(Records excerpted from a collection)

Segment Open

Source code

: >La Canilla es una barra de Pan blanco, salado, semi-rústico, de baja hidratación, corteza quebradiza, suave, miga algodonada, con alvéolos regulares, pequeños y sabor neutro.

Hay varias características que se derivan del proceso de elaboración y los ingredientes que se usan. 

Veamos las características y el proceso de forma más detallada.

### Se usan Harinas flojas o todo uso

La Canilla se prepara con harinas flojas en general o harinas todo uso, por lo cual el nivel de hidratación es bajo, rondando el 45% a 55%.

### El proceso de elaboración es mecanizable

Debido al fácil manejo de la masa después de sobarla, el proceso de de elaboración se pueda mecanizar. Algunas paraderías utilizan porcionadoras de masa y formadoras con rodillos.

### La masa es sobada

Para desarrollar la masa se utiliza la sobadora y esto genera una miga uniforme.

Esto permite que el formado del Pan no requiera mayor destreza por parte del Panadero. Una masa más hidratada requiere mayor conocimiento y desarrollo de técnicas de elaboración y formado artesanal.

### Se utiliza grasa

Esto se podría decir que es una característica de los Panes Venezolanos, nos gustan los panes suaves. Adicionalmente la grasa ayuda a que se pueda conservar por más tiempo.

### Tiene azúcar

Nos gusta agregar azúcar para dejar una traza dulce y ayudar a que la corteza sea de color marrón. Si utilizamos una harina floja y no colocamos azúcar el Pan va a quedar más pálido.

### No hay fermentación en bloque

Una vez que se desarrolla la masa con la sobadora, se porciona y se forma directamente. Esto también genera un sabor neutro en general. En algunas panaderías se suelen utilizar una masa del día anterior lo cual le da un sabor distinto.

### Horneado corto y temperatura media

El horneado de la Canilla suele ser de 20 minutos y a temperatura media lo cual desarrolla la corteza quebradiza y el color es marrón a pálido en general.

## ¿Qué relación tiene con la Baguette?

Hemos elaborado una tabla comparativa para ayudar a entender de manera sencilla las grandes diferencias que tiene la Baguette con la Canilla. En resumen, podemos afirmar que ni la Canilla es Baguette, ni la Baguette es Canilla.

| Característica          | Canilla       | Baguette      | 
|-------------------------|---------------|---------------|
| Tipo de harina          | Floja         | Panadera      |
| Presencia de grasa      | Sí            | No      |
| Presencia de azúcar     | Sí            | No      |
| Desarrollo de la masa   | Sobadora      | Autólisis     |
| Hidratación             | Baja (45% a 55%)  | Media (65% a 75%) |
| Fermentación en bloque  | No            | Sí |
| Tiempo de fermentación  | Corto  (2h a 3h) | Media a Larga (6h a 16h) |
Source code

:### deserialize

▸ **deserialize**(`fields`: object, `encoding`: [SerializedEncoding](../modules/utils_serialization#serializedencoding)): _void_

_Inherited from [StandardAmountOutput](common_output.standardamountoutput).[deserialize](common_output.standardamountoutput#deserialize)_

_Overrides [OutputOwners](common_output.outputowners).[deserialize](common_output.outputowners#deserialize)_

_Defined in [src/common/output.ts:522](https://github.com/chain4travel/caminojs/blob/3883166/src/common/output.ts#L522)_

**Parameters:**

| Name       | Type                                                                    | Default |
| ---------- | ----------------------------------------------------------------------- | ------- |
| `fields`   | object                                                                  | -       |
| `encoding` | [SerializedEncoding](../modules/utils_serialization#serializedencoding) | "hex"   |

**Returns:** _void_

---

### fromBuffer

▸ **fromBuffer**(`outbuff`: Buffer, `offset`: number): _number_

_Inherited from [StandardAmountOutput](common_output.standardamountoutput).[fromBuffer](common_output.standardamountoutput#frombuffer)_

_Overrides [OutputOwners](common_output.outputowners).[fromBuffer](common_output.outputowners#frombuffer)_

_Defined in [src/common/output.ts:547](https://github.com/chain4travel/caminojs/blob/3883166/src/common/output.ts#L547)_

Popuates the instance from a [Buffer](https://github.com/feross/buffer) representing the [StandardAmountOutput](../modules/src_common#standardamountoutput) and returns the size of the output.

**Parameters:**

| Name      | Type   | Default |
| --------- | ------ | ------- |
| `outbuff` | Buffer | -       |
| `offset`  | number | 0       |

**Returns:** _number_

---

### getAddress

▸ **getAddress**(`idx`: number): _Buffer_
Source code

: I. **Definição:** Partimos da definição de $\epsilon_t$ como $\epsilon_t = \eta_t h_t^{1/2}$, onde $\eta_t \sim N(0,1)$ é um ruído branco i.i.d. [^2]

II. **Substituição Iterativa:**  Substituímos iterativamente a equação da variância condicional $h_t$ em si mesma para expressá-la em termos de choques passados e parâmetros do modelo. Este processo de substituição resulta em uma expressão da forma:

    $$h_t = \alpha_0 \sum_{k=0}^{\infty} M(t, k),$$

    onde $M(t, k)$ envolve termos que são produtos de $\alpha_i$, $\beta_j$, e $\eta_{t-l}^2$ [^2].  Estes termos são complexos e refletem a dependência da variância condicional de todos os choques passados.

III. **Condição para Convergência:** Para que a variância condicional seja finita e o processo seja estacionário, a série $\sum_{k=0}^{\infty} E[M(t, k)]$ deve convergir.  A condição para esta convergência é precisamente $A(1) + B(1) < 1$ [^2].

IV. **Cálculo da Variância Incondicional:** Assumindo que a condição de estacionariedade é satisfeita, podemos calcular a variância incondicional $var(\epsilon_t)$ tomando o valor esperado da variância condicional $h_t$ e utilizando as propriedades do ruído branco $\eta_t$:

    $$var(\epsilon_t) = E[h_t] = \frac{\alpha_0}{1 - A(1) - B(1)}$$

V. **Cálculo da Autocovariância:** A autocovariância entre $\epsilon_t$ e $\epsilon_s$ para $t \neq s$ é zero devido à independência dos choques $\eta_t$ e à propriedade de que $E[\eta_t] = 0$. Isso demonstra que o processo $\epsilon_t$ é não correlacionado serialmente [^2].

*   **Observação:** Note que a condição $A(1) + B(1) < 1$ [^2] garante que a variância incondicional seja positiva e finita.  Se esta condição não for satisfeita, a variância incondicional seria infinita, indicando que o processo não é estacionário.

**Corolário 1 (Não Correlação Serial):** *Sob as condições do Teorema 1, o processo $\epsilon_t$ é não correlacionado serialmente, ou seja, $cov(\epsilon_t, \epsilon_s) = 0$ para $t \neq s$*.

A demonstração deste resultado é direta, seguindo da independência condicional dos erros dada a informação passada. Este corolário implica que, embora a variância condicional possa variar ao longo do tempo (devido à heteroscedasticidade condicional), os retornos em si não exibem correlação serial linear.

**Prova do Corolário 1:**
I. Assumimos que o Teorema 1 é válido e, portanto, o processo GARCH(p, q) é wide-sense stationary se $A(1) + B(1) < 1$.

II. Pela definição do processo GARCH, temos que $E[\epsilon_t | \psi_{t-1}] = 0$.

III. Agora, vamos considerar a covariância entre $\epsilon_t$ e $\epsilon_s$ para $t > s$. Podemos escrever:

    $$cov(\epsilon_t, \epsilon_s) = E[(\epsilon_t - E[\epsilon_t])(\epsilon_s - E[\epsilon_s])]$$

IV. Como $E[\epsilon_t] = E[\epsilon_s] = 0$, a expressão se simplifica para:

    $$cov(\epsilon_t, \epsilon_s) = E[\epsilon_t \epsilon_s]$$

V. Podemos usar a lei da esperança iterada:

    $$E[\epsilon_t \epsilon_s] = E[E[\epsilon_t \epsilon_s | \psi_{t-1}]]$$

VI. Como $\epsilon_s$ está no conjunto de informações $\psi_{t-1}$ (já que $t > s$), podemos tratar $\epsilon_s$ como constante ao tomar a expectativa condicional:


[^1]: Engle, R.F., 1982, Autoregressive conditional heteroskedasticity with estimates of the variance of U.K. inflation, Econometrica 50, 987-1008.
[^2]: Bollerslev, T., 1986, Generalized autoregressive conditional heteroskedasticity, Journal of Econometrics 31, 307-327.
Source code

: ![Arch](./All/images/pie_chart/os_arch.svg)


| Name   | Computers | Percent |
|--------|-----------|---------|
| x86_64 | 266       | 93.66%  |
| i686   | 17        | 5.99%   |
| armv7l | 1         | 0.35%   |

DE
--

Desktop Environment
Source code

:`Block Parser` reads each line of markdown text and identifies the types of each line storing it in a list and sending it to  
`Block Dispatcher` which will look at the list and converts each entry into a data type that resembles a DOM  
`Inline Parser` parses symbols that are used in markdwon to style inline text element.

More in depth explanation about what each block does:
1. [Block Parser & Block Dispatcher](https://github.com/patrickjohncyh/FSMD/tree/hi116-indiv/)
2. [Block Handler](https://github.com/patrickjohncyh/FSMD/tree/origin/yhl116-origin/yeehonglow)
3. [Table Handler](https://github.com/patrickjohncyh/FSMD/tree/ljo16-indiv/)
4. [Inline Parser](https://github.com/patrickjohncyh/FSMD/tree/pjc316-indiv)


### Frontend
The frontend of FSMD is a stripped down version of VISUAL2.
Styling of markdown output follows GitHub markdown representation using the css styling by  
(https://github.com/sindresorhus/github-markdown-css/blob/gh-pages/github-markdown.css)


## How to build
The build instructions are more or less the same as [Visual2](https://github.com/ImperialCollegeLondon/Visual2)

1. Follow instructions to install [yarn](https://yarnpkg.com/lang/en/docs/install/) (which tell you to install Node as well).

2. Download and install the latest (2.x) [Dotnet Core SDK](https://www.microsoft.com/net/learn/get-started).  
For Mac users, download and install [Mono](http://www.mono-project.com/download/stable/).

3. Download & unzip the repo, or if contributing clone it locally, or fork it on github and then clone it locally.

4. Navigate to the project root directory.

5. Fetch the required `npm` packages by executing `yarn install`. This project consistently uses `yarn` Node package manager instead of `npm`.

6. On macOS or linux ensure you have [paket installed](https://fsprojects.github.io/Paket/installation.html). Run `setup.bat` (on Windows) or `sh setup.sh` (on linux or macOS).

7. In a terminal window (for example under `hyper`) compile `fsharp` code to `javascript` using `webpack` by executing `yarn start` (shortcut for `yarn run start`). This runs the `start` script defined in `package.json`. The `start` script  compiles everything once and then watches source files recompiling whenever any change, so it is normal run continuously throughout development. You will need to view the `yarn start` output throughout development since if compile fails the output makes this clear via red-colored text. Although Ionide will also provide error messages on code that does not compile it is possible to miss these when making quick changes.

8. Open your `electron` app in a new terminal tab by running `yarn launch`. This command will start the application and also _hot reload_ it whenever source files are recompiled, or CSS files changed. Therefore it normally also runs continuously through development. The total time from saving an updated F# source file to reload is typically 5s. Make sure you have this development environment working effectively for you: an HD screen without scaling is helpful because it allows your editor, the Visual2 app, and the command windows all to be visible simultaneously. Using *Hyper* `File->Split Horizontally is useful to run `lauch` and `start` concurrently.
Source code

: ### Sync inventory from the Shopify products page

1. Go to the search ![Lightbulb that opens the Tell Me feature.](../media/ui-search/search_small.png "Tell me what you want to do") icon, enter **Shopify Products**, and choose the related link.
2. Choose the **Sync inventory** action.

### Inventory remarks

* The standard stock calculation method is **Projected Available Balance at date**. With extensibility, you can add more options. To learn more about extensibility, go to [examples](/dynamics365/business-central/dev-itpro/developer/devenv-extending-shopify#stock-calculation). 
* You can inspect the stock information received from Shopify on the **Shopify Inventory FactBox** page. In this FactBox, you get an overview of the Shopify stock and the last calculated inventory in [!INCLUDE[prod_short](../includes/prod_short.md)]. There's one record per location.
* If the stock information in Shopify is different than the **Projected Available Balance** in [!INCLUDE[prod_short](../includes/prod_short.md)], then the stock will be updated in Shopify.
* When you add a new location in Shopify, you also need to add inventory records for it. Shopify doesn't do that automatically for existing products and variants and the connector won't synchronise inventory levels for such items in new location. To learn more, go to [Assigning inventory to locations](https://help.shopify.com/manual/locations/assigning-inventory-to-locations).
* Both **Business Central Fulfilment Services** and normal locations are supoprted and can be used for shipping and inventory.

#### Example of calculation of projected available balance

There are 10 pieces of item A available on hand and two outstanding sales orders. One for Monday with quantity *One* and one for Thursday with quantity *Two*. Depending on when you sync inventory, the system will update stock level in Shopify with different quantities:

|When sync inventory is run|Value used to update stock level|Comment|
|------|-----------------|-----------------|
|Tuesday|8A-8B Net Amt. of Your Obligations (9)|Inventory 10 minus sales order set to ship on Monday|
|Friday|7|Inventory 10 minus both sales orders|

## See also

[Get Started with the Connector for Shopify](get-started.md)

Segment Closed

* Exercise description *
Return every line of the listing above that contains the string "orders", matching uppercase and lowercase exactly.

* The completed task *
There are 10 pieces of item A available on hand and two outstanding sales orders. One for Monday with quantity *One* and one for Thursday with quantity *Two*. Depending on when you sync inventory, the system will update stock level in Shopify with different quantities:
|Friday|7|Inventory 10 minus both sales orders|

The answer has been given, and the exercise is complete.